▶ Source document:

Ron DeSantis was hands down the biggest Republican story of the night, strangling Democratic prospects in the Sunshine State with his jaw-dropping 20-point win in a state accustomed to one-point margins, and sharing his coattails with nearly every down ballot Republican to firmly turn Florida red.
The biggest losers of the night? Kevin McCarthy and Donald Trump. McCarthy, a man so desperate to become Speaker of the House that he is lampooned even by his own friends, now on the precipice of losing his second bid for the top job. And Donald Trump now a weakened GOP standard bearer that leading Republicans and their media allies are desperate to consign to the dustbin of history.
Which leads to a more important analysis of what happened in Florida, a state that under Ron DeSantis has quickly become a refuge for the rich and the reckless, governed by a cavalier brand of Republicanism, with an arrogant conviction that the rest of the country is desperate to ‘Make America Florida’.

▶ Set problem:
Continue the commentary above about Ron DeSantis's win in Florida, picking up after its last sentence.

▶ Material supplied:
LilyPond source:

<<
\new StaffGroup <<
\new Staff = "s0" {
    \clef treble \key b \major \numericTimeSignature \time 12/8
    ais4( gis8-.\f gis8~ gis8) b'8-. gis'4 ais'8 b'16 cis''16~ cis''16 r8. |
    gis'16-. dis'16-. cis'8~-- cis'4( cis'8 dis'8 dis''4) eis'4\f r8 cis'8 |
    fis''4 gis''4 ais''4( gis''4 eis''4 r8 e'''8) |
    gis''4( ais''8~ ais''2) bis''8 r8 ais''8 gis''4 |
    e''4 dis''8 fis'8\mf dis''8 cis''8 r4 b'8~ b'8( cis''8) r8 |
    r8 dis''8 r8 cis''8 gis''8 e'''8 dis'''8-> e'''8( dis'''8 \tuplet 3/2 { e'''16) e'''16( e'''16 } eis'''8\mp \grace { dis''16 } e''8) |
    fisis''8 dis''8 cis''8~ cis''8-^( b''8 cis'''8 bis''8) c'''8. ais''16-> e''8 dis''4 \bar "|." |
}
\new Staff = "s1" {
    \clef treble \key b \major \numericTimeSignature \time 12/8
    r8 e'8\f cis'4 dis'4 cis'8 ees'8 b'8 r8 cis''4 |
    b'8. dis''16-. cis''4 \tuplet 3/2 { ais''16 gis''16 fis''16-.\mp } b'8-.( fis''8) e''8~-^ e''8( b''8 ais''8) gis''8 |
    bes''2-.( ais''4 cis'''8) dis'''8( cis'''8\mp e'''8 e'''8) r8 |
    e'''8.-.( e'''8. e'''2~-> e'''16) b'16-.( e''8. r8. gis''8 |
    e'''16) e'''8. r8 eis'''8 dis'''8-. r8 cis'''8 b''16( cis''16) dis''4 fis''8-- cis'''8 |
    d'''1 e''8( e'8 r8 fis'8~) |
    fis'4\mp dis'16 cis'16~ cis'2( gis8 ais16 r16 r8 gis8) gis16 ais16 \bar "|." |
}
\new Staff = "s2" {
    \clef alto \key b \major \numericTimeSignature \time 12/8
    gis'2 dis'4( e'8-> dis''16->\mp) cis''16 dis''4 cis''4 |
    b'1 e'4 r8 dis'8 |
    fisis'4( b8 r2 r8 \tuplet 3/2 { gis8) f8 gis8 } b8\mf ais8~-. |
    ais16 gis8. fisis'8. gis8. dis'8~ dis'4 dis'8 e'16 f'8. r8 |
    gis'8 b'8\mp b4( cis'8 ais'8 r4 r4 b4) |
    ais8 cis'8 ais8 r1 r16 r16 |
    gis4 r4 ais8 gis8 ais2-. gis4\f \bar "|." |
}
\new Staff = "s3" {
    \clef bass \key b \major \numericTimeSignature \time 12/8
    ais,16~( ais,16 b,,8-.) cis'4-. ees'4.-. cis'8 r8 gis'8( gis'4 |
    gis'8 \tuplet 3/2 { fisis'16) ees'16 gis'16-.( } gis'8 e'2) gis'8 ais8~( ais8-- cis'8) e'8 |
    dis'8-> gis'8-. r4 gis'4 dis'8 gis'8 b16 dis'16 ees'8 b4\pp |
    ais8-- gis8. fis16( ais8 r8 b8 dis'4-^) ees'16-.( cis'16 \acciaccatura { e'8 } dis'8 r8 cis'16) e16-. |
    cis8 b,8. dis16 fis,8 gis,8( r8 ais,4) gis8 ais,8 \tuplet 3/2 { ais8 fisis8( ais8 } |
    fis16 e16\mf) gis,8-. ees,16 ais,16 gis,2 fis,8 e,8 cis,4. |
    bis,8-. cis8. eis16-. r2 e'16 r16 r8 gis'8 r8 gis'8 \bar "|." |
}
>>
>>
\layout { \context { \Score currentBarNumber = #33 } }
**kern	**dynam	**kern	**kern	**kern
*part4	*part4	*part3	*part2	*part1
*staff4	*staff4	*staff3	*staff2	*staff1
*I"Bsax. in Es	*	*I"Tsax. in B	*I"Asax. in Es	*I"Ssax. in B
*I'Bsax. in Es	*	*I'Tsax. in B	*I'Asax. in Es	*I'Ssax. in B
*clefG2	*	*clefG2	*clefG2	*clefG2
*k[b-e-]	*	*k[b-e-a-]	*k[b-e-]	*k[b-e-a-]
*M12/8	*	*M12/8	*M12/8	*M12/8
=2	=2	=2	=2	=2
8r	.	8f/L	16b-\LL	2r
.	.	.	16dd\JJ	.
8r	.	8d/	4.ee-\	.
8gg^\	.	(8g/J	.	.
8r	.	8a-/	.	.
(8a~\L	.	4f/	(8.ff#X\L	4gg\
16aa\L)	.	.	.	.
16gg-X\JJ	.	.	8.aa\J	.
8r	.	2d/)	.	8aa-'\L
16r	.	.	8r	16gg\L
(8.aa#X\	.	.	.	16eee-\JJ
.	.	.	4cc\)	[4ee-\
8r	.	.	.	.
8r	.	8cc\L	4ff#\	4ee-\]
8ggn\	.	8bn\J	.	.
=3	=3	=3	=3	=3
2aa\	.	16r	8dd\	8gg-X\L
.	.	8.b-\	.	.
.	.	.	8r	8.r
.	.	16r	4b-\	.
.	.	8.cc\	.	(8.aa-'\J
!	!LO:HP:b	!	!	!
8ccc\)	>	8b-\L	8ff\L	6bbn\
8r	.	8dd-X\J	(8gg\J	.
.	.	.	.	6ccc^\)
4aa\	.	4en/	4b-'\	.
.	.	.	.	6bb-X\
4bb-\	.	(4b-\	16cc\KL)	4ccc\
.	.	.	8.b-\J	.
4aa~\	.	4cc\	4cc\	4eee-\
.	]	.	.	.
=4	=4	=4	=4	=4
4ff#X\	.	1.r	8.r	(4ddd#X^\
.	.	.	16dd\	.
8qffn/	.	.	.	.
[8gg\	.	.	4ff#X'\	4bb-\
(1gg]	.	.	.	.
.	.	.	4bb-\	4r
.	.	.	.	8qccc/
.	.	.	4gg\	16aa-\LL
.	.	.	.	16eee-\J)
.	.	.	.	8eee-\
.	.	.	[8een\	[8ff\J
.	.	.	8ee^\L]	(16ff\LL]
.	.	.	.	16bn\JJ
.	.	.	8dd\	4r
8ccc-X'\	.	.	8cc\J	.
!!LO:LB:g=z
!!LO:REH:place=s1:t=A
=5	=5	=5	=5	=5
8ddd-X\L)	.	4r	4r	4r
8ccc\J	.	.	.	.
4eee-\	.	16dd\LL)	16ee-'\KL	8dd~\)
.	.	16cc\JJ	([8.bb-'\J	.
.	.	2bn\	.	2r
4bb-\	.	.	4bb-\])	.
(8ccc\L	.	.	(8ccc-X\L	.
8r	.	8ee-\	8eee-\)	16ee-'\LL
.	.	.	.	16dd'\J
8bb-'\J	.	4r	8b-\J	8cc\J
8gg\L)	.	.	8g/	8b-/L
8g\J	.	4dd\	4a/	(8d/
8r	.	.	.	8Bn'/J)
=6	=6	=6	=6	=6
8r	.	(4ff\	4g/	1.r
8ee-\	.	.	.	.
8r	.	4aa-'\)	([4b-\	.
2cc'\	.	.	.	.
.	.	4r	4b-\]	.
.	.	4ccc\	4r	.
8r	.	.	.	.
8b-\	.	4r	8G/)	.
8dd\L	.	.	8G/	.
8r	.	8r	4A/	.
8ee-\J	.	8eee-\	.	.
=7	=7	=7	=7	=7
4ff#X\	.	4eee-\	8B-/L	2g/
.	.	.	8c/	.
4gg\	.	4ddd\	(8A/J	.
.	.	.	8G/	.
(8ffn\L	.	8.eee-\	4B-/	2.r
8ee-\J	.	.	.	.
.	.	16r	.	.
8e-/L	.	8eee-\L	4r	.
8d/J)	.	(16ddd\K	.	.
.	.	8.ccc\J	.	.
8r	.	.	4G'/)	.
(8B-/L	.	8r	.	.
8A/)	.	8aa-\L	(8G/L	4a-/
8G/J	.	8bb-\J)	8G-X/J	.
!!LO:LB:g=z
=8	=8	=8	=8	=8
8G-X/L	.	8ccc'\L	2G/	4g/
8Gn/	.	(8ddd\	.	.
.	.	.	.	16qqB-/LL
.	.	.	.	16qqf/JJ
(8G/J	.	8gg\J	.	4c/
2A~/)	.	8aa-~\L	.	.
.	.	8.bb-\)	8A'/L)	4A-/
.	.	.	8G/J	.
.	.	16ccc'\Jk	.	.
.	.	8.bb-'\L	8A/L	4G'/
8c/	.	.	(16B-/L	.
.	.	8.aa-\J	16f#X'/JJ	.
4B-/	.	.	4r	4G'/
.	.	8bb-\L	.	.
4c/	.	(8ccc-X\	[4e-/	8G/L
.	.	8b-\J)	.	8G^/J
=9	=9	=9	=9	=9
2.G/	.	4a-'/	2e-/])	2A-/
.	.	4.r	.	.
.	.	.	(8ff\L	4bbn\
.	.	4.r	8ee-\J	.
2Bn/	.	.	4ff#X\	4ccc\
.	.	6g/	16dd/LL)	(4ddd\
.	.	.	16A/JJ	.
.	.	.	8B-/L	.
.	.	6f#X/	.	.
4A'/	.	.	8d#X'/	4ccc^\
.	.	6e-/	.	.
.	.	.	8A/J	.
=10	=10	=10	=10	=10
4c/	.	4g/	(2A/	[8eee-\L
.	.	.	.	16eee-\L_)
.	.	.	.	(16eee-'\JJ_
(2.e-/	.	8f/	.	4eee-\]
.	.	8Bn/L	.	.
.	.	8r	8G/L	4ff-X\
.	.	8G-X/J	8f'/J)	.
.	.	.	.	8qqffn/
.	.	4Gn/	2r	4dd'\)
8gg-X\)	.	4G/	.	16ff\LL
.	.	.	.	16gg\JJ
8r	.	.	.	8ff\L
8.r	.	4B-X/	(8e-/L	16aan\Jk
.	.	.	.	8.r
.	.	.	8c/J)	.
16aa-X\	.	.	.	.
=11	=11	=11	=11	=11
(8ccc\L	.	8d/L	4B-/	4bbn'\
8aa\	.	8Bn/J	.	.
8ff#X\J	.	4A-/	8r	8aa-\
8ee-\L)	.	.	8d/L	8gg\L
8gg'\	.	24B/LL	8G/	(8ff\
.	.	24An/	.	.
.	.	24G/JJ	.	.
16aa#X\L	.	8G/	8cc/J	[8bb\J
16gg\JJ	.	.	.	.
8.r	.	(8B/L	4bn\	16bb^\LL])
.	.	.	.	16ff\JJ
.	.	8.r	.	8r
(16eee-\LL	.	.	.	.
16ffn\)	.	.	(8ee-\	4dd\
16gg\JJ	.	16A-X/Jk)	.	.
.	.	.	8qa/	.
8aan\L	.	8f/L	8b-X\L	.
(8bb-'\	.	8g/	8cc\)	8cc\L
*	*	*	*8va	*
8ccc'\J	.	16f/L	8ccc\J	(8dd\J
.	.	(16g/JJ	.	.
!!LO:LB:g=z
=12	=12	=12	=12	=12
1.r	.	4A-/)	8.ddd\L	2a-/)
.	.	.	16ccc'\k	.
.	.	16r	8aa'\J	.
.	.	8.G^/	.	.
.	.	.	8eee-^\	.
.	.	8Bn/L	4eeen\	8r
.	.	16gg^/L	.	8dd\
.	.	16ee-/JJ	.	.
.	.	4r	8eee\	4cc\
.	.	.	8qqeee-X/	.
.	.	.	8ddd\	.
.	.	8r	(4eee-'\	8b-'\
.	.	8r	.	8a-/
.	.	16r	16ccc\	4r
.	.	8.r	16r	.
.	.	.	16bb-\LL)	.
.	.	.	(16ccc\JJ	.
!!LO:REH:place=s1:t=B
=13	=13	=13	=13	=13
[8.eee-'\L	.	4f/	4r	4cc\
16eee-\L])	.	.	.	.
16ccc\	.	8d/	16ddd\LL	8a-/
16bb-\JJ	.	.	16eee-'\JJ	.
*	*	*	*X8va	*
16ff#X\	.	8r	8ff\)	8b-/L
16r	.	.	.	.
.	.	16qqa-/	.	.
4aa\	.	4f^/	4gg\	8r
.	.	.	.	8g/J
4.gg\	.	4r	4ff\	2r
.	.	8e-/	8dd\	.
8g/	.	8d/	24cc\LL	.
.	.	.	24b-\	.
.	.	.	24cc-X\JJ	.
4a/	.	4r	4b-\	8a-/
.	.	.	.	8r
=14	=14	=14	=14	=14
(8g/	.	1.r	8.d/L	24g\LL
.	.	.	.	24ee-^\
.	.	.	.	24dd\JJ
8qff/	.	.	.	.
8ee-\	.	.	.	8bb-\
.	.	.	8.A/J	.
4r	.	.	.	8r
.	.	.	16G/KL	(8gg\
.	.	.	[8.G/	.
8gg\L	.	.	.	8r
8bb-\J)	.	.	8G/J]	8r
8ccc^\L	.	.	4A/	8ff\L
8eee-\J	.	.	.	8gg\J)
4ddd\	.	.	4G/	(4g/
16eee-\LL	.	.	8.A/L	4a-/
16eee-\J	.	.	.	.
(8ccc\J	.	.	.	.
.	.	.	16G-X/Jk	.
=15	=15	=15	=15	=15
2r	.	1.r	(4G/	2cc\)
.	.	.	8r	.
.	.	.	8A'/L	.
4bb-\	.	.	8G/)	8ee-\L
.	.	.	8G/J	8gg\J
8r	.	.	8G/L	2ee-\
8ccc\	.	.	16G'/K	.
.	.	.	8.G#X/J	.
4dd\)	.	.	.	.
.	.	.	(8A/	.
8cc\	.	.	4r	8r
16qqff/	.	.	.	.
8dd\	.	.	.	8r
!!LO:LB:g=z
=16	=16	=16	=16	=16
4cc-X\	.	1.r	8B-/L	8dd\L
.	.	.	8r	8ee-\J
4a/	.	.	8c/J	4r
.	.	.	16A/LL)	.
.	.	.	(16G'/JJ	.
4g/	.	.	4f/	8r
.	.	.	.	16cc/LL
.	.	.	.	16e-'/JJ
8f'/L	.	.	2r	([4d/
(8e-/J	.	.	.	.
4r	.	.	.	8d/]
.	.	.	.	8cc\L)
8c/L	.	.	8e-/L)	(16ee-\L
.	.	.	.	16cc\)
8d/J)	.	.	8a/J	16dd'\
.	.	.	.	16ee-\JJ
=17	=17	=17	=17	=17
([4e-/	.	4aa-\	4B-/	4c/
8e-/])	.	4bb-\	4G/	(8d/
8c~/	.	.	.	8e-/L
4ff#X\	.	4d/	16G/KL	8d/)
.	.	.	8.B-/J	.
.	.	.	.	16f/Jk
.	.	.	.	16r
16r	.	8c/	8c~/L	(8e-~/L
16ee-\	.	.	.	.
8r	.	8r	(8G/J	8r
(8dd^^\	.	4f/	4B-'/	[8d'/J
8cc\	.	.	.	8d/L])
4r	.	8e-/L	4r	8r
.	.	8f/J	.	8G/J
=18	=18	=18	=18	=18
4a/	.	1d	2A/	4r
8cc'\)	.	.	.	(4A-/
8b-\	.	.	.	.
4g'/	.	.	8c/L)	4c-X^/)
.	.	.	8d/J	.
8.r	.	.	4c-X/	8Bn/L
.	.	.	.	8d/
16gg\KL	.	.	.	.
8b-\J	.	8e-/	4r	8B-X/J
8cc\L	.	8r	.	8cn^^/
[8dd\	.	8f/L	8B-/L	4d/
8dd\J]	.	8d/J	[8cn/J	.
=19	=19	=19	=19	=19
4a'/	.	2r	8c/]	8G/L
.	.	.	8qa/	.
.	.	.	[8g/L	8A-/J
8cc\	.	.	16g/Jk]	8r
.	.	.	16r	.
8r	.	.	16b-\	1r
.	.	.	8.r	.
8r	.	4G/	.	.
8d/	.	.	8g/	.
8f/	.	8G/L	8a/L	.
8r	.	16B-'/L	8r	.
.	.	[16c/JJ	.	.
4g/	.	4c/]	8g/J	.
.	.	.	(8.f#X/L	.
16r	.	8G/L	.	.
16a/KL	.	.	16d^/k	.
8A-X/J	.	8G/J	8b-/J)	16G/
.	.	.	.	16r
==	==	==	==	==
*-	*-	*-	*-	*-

▶ Reply to the task:
There’s only one problem with subscribing to the notion that the future of Republicanism now goes through the Governor’s mansion in Tallahassee, and it’s a huge one. To look at the strength of DeSantis and Florida Republicans last night as a signal for where the party should go nationally ignores the reality that Florida’s politics are now firmly outside of the American mainstream.
Last night was not a national mandate for Republicanism. It was, in fact, a rejection of it. Yet this morning, national Republicans seem to think the answer for the party is in offering the nation Florida’s hard-core culture wars, economic inequity, its cost-of-living crisis, and the little dopamine hits of manufactured freedom the Governor ceremoniously dispenses from his divinely ordained throne. But that strategy would be like going to Vegas and doubling down on a losing hand. The rest of America last night rejected Florida’s politics.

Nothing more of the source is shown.